Nelle grandi metropoli, invece, le richieste si raccolgono online direttamente dal sito web del Comune di residenza: in questo modo il processo è più veloce e accessibile comodamente a tutti.

Quel che è certo è che al termine delle richieste, ovvero alla scadenza per la loro presentazione, i Comuni stilano delle graduatorie nelle quali è possibile riscontrate l’allocazione delle risorse ai singoli beneficiari (assolutamente anonimi).

Bonus spesa 2021: si possono ancora richiedere?

Come abbiamo precisato, non in tutti i Comuni è possibile richiedere i buoni spesa 2021. Alcune città hanno già esaurito i fondi a disposizione e dunque hanno chiuso le domande, mentre in altri centri cittadini le richieste si raccoglieranno sino al 30 novembre 2021.

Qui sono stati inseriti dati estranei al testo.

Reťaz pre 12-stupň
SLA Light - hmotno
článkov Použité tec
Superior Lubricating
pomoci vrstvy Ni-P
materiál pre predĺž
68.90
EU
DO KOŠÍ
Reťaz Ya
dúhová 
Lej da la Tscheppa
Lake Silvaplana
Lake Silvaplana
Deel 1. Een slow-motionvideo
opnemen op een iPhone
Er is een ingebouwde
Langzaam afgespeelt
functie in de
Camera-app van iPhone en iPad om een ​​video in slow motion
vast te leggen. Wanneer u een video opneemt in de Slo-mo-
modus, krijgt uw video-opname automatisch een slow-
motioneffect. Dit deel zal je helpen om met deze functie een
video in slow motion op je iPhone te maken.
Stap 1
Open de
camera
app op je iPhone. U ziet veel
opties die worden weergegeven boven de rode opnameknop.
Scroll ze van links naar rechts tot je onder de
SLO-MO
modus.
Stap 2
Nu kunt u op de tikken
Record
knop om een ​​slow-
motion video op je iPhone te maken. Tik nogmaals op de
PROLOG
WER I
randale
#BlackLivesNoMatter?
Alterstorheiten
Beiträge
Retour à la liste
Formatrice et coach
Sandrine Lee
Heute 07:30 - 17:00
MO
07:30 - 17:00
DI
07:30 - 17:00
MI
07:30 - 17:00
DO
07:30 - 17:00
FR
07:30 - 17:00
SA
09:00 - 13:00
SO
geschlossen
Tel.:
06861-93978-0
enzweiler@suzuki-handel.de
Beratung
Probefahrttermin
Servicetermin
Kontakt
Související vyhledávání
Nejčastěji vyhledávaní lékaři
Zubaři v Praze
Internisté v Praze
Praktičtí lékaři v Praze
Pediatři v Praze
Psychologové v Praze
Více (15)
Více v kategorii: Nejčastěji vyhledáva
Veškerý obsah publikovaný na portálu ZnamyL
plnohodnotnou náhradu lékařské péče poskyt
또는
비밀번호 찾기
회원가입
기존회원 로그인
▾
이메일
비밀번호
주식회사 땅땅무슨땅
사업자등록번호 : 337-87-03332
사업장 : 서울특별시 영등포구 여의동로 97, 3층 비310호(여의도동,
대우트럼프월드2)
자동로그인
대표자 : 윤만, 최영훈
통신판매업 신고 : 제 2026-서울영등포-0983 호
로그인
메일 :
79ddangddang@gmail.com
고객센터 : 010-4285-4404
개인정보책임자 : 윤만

Per verificare se nella tua città è ancora possibile richiedere i bonus spesa 2021 e ottenere quindi un bonus natalizio per la tua famiglia, consulta il sito web del tuo Comune e cerca l’apposito bando online per i buoni spesa.

Rincari di Natale: cosa ci aspetta per la fine dell’anno?

Purtroppo non è tutto oro quello che luccica. Se da un lato alcune famiglie e alcuni pensionati potranno ottenere – rispettivamente – il bonus Natalizio 2021 e il bonus di natale, dall’altro lato non mancheranno nemmeno i rincari.

A lanciare l’allarme è proprio Codacons, che rivela un aumento generale dei prezzi dei generi alimentari proprio sotto le festività natalizie.

Si stimano 1,3 miliardi di euro di spese tra viaggi, spostamenti, cenoni, regali e addobbi. Non solo le materie prime aumentano di prezzo, ma anche i generi alimentari e persino il pandoro e il panettone, i dolci tradizionali da consumare in famiglia per Natale.

E se ciò non bastasse, per la fine del 2021 e l’inizio del 2022 sono in arrivo nuovi aumenti sull’energia elettrica e sulla benzina, che già negli ultimi mesi hanno toccato prezzi elevatissimi.